A review by niamhreviews
Jane and Dan at the End of the World by Colleen Oakley

3.0

I was very kindly given an e-arc of this book via Netgalley and Little Brown Group.

I firmly believe that you could cut 50-100 pages of this book and make absolutely no difference to the conclusion or execution of the novel itself. The plot and the writing did not justify the 368 pages this is being published in.

'Jane and Dan At The End of The World' is a novel about a group of diners at an exclusive Californian restaurant being taken hostage by an environmental activist group. We move between perspectives - mainly Jane and Dan, but occasionally other characters and more consistently, a responding cop called Kip.

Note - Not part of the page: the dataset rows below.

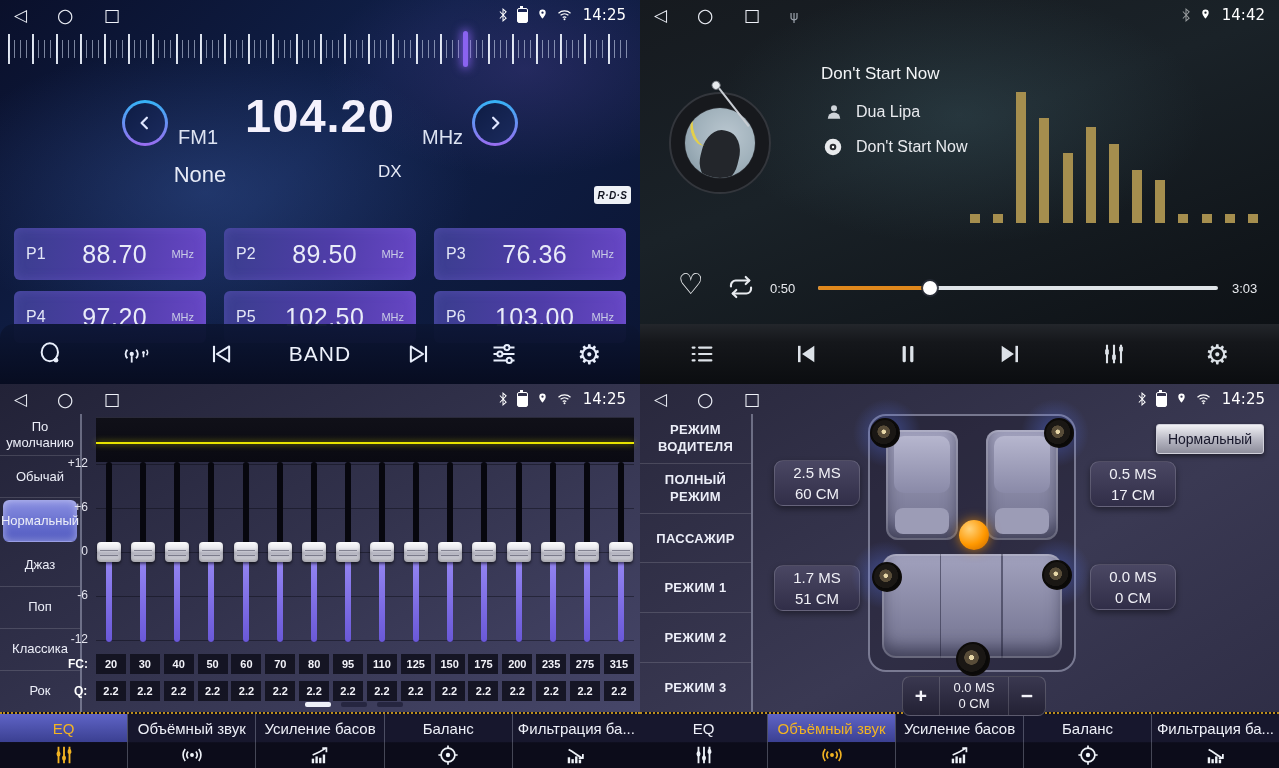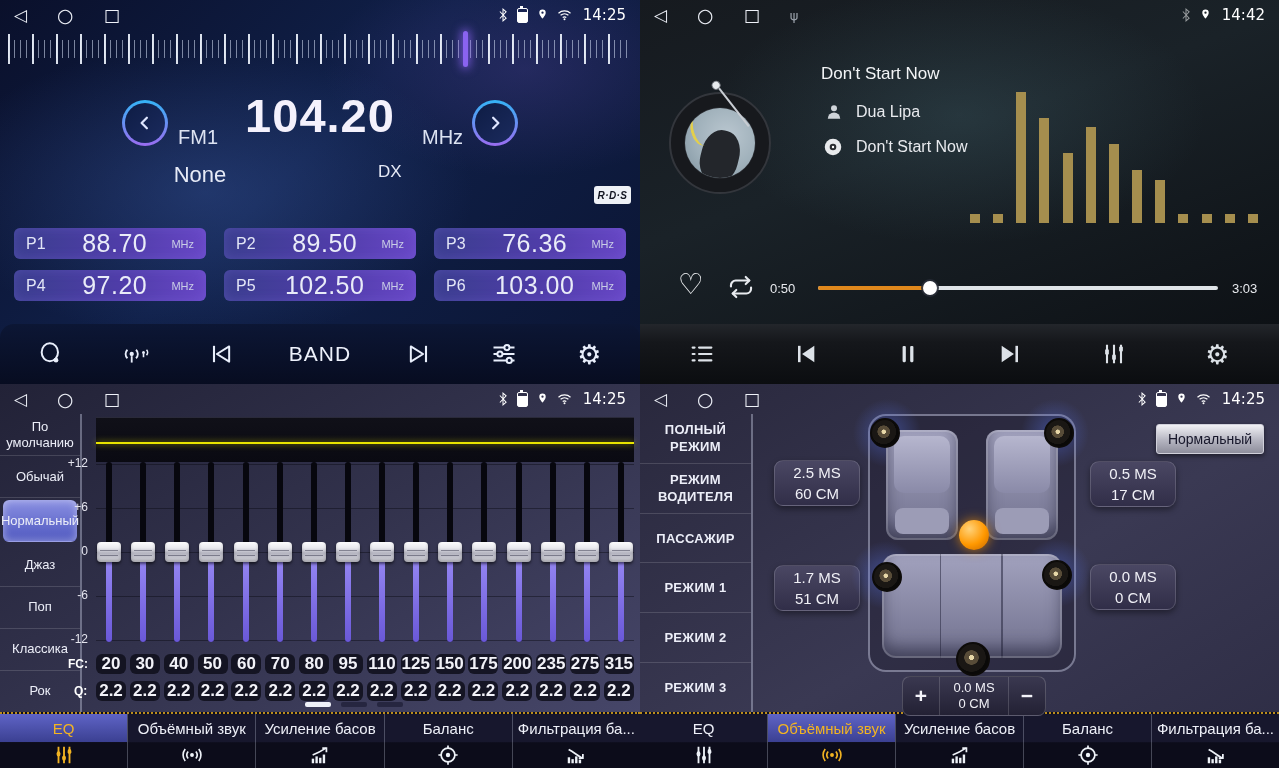--- a/index.html
+++ b/index.html
@@ -53,21 +53,21 @@
   .lbl-freq{position:absolute;left:225px;top:88px;width:190px;text-align:center;
     font-size:47px;font-weight:bold;letter-spacing:1px;color:#f4f1fc;}
   .lbl-mhz{position:absolute;left:422px;top:126px;font-size:20px;color:#dde3f2;}
   .lbl-station{position:absolute;left:158px;top:162px;width:84px;text-align:center;font-size:22px;color:#e6eaf6;}
   .lbl-dx{position:absolute;left:378px;top:162px;font-size:17px;color:#e6eaf6;}
   .rds-badge{position:absolute;left:594px;top:186px;width:37px;height:18px;border-radius:3px;
     background:#eef1f6;color:#10131f;font-size:10px;font-weight:800;font-style:italic;
     display:flex;align-items:center;justify-content:center;letter-spacing:.4px;}
   #radio-presets{position:absolute;left:14px;top:228px;width:612px;display:grid;
     grid-template-columns:repeat(3,192px);gap:11px 18px;}
-  .preset-btn{height:31px;border-radius:6px;cursor:pointer;
+  .preset-btn{height:52px;border-radius:6px;cursor:pointer;
     background:linear-gradient(100deg,#3a3e8e 0%,#4f3da8 55%,#6847c6 100%);
     box-shadow:inset 0 0 12px rgba(130,110,230,.28);
     display:flex;align-items:center;padding:0 12px;box-sizing:border-box;}
   .preset-num{font-size:16px;color:#e2e5f6;width:32px;}
   .preset-freq{flex:1;text-align:center;font-size:25px;color:#e9ecf8;letter-spacing:.5px;}
   .preset-unit{font-size:11px;color:#c9cde6;}
   .radio-toolbar{position:absolute;left:0;right:0;top:324px;height:60px;
     background:linear-gradient(180deg,rgba(12,22,52,.96),rgba(7,12,32,.98));
     border-radius:14px 14px 0 0;display:flex;align-items:center;justify-content:space-around;
     padding:0 8px;}
@@ -144,22 +144,22 @@
   .band-track{position:absolute;left:10px;top:2px;bottom:6px;width:6px;background:#07070e;
     border-radius:3px;}
   .band-fill{position:absolute;left:10px;width:6px;bottom:6px;border-radius:3px;
     background:linear-gradient(180deg,#988af4,#6a58d8);}
   .band-knob{position:absolute;left:1px;width:24px;height:20px;border-radius:4px;cursor:grab;
     background:linear-gradient(180deg,#fdfdfe 0%,#e9e9ee 30%,#b4b4c0 55%,#d5d5dc 100%);
     box-shadow:0 2px 3px rgba(0,0,0,.55),inset 0 -2px 3px rgba(0,0,0,.22);}
   .band-knob::after{content:"";position:absolute;left:3px;right:3px;top:8px;height:4px;
     border-top:1px solid rgba(70,70,90,.55);border-bottom:1px solid rgba(70,70,90,.55);}
   .valrow{position:absolute;left:96px;width:538px;display:flex;justify-content:space-between;}
-  .val-box{width:30px;height:20px;background:rgba(16,16,28,.88);border-radius:6px;cursor:pointer;
-    color:#f2f2f8;font-size:17px;font-weight:700;display:flex;align-items:center;justify-content:center;}
+  .val-box{width:30px;height:20px;background:rgba(16,16,28,.88);border-radius:0;cursor:pointer;
+    color:#f2f2f8;font-size:11px;font-weight:700;display:flex;align-items:center;justify-content:center;}
   .row-label{position:absolute;font-size:12px;color:#fff;font-weight:700;}
   #eq-dots{position:absolute;left:305px;top:318px;display:flex;gap:10px;}
   .dash{width:26px;height:5px;border-radius:2px;background:#262640;cursor:pointer;}
   .dash.active{background:#eef0f8;}
   
   #sur-modes{width:113px;}
   #sur-modes .side-item{font-size:13px;font-weight:700;line-height:17px;letter-spacing:.3px;}
   .normal-btn{position:absolute;left:516px;top:40px;width:108px;height:30px;border-radius:3px;
     background:linear-gradient(180deg,#f0f0f4,#b4b4c0 55%,#8e8e9c);color:#16162a;font-size:14px;
     display:flex;align-items:center;justify-content:center;cursor:pointer;
@@ -691,22 +691,22 @@
               <path d="M12 2a7 7 0 0 0-7 7c0 5 7 13 7 13s7-8 7-13a7 7 0 0 0-7-7zm0 9.5a2.5 2.5 0 1 1 0-5 2.5 2.5 0 0 1 0 5z" fill="#fff"></path>
             </svg></span>
         <span><svg width="15" height="12" viewBox="0 0 24 20">
               <path d="M2 7a15 15 0 0 1 20 0M5.5 10.5a10 10 0 0 1 13 0M9 14a5.5 5.5 0 0 1 6 0" fill="none" stroke="#fff" stroke-width="2"></path>
               <circle cx="12" cy="17" r="1.7" fill="#fff"></circle>
             </svg></span>
         <span class="sb-time">14:25</span>
       </div>
     </div>
     <div class="side-list" id="sur-modes">
+        <div class="side-item">РЕЖИМ ВОДИТЕЛЯ</div>
         <div class="side-item">ПОЛНЫЙ РЕЖИМ</div>
-        <div class="side-item">РЕЖИМ ВОДИТЕЛЯ</div>
         <div class="side-item">ПАССАЖИР</div>
         <div class="side-item">РЕЖИМ 1</div>
         <div class="side-item">РЕЖИМ 2</div>
         <div class="side-item">РЕЖИМ 3</div>
       </div>
     <div class="normal-btn">Нормальный</div>
 
     <div class="delay-btn" style="left:134px;top:76px">
       <div>2.5 MS</div>
       <div>60 CM</div>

A book that handles a hostage situation gone wrong really well, I felt, is Fredrik Backman's 'Anxious People', largely because it managed to maintain momentum for the majority of the novel. This one, unfortunately, doesn't. The author has a bad habit of tumbling into contextual tangents every time someone says or does something, which I immensely disliked reading. There's no better way to pour cold water onto tension than to stop and say 'she flashed back to a fight with her daughter' which had very little to do with what just happened. There were points when I found myself skimming those sections just to get back to the actual scene that was happening on the page.

I started to get irritated by Jane and Dan about 3/4 of the way in - it felt like the author kept stalling for time, hoping it would a red herring or another moment of tension when it was just dull. The characters made odd, unmotivated decisions - why WOULDN'T you run from a building in danger so you could have a conversation about your marriage? - and the wait between certain people showing up and certain things happening were dragged on for far far too long.

I finished the book, which means I enjoyed it to a degree, but I can't help but feel another author would have tackled this concept far better. I'm frustrated by the problems more than I can celebrate the positives, mainly because I'm struggling to think of any. The idea is sound, the execution is poor.

'Jane and Dan At The End of The World' will be available from March 11th.